--- WHAT YOU WILL DO ---
Rewrite the lines of the material with "pixels" changed to "px" everywhere, keeping everything else the same and omitting the pictures.

--- DATA BELOW ---
# # #

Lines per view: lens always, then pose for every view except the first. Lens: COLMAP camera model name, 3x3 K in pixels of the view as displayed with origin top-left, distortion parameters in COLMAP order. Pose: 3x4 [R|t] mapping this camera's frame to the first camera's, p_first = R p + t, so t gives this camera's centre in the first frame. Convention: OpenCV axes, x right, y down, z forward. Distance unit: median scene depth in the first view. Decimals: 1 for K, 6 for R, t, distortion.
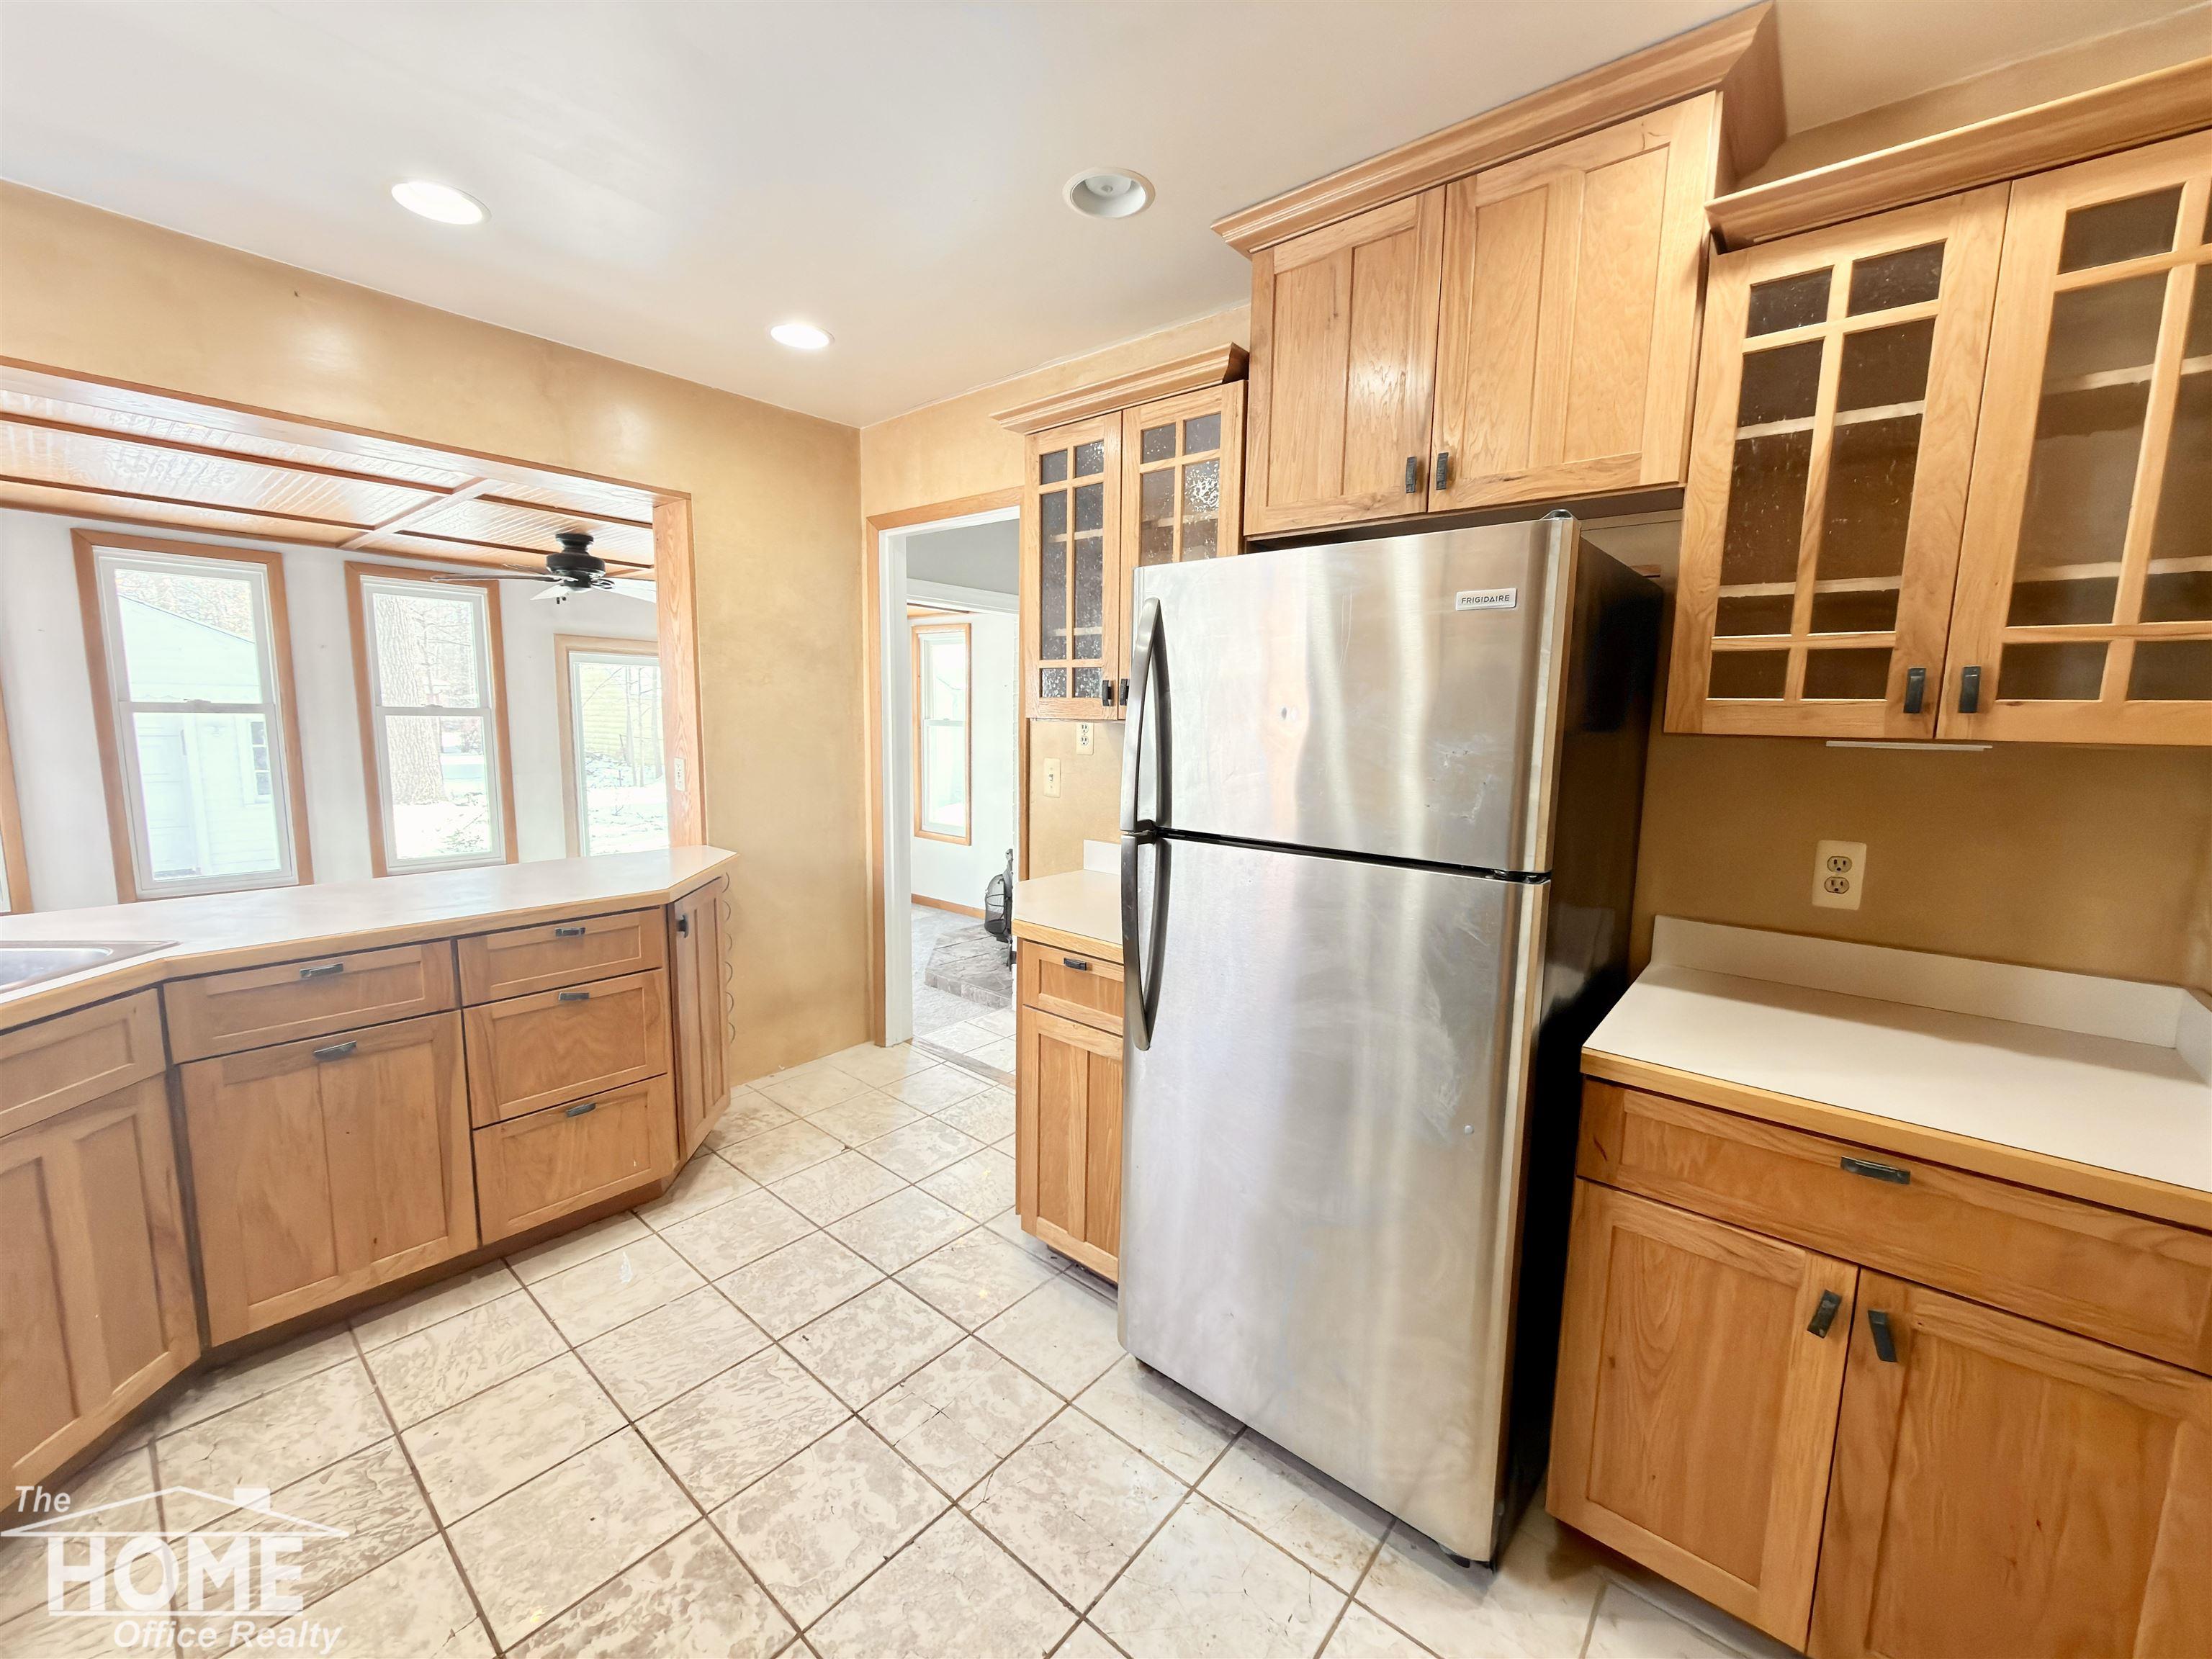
lens RADIAL K [[880.1, 0, 1117.8], [0, 880.1, 829.2], [0, 0, 1]] dist [0.000549, -0.000072]
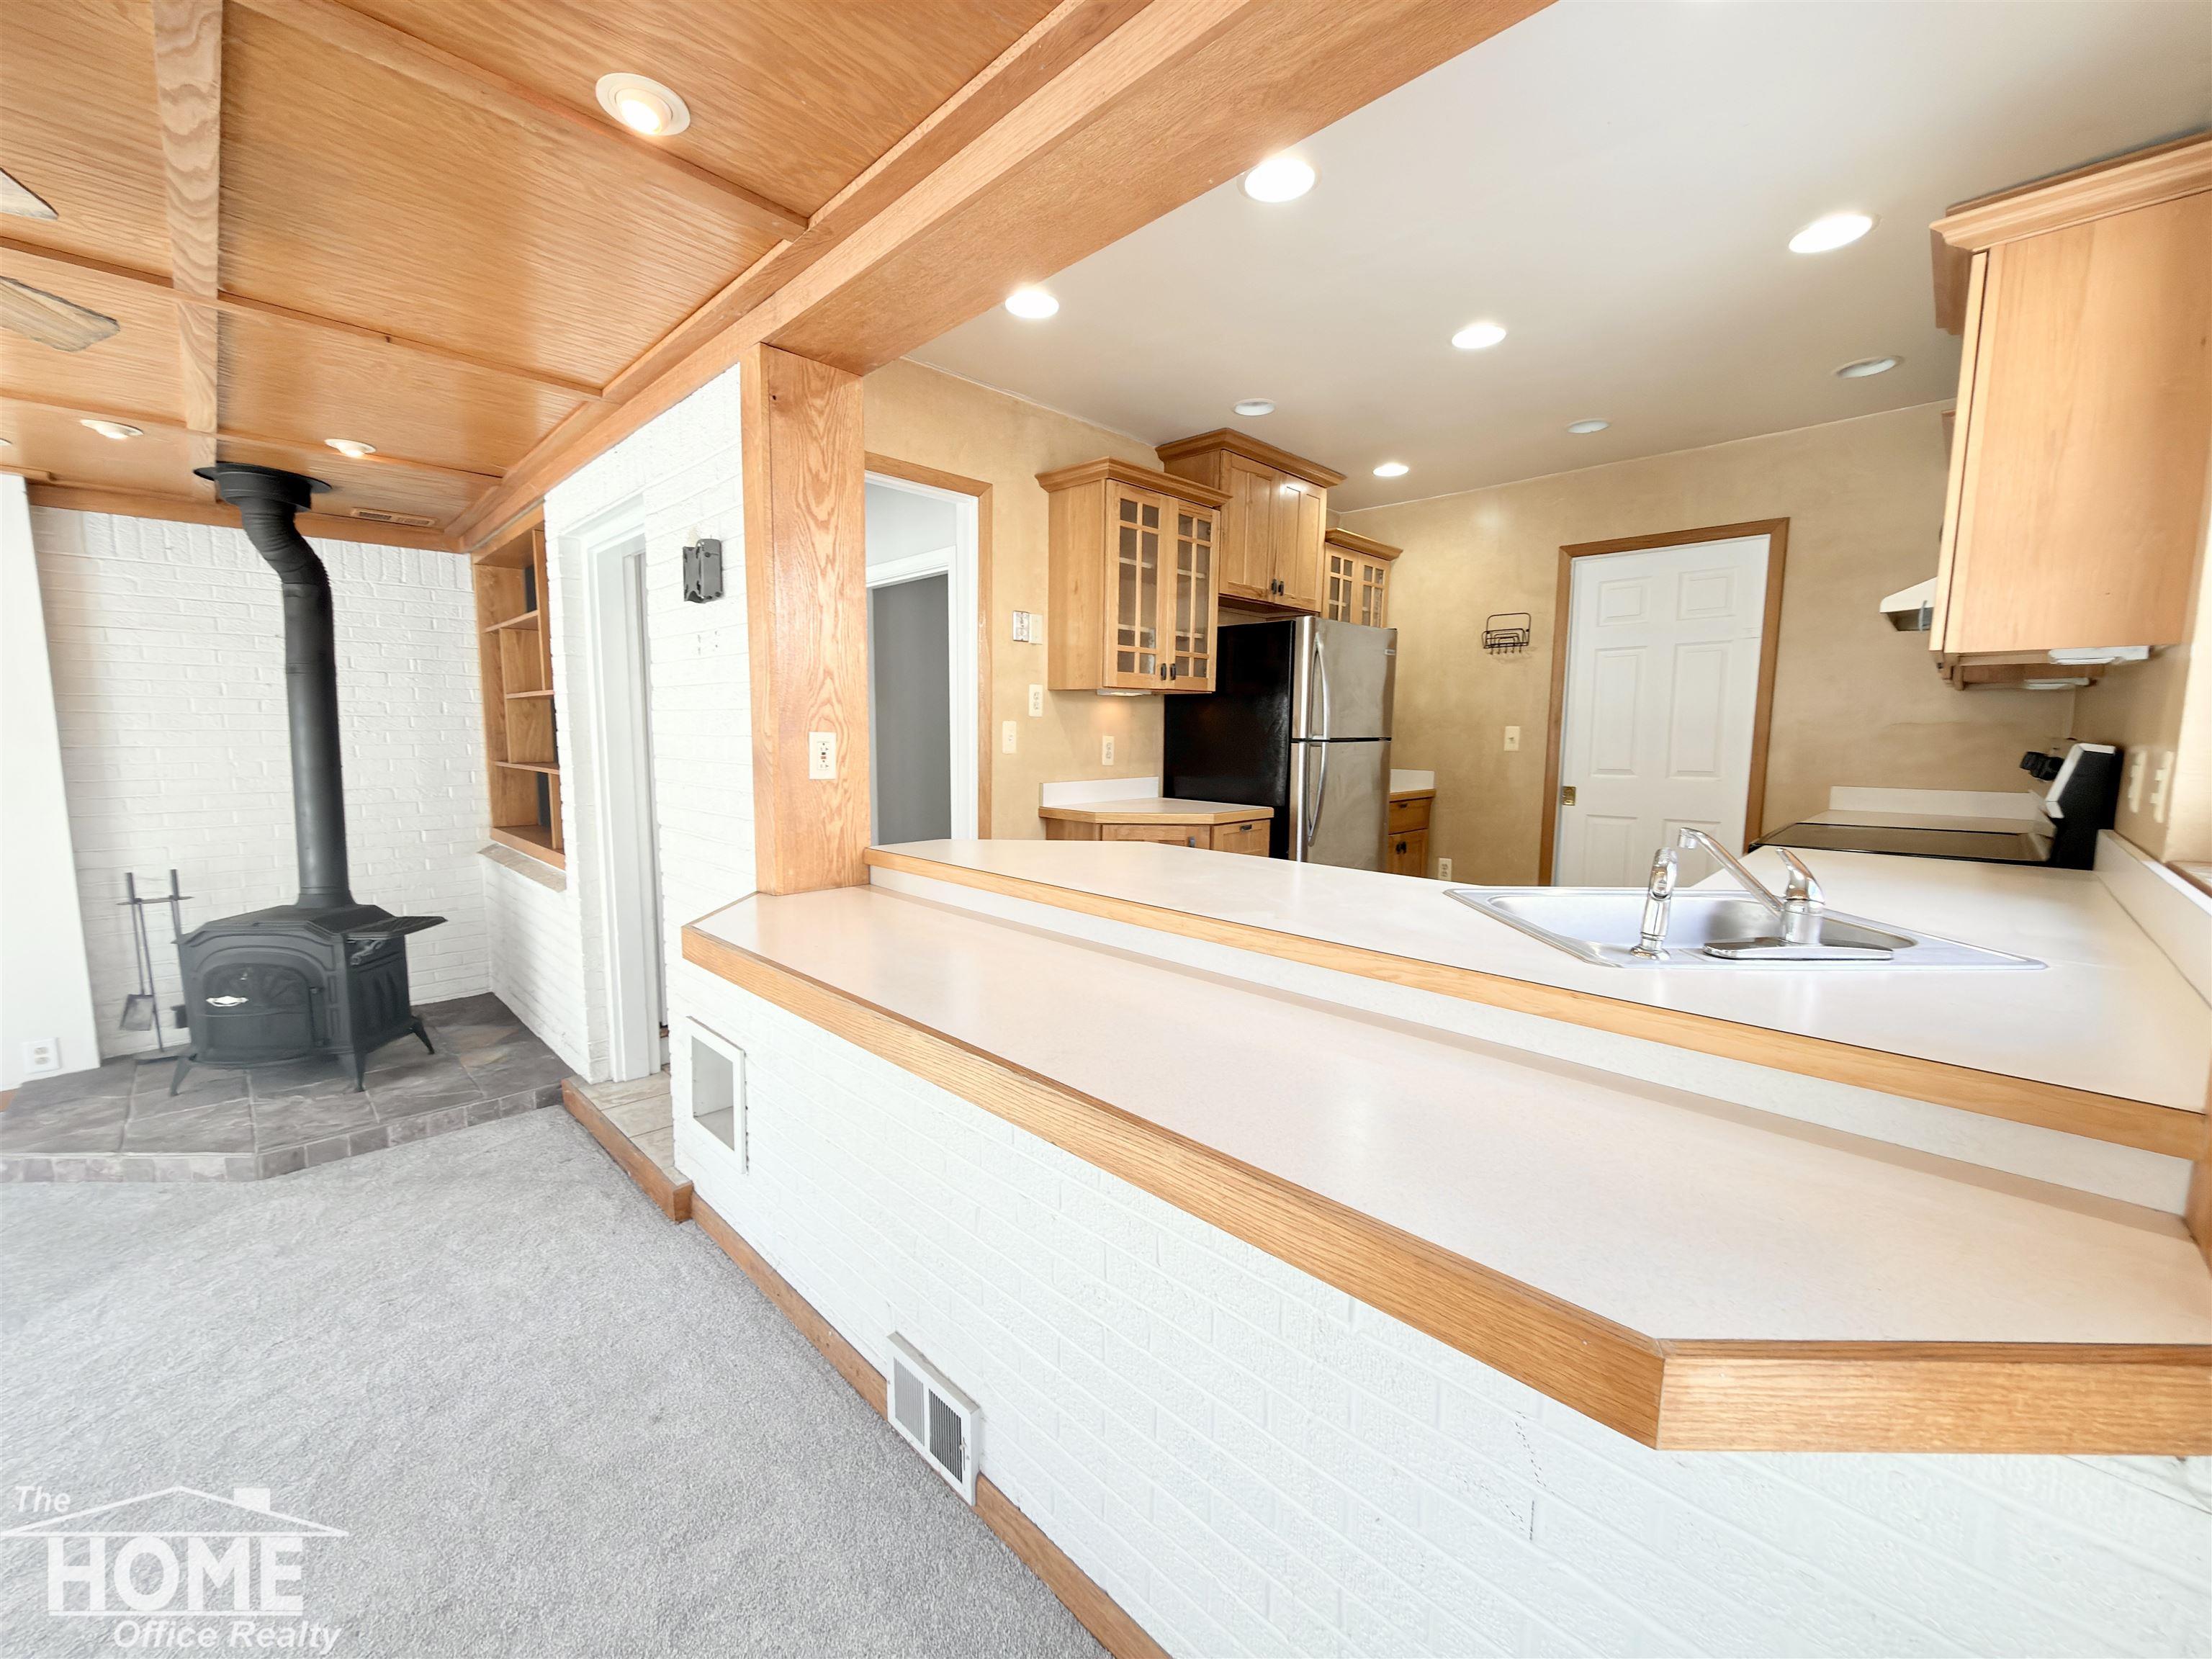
lens RADIAL K [[880.1, 0, 1102.0], [0, 880.1, 828.6], [0, 0, 1]] dist [0.000549, -0.000072]
pose [[0.084069, -0.136301, 0.987094, -1.991363], [0.124228, 0.984306, 0.125336, -0.110968], [-0.988686, 0.112087, 0.099682, 1.224227]]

# # #

--- WRITTEN SOLUTION ---
Lines per view: lens always, then pose for every view except the first. Lens: COLMAP camera model name, 3x3 K in px of the view as displayed with origin top-left, distortion parameters in COLMAP order. Pose: 3x4 [R|t] mapping this camera's frame to the first camera's, p_first = R p + t, so t gives this camera's centre in the first frame. Convention: OpenCV axes, x right, y down, z forward. Distance unit: median scene depth in the first view. Decimals: 1 for K, 6 for R, t, distortion.
lens RADIAL K [[880.1, 0, 1117.8], [0, 880.1, 829.2], [0, 0, 1]] dist [0.000549, -0.000072]
lens RADIAL K [[880.1, 0, 1102.0], [0, 880.1, 828.6], [0, 0, 1]] dist [0.000549, -0.000072]
pose [[0.084069, -0.136301, 0.987094, -1.991363], [0.124228, 0.984306, 0.125336, -0.110968], [-0.988686, 0.112087, 0.099682, 1.224227]]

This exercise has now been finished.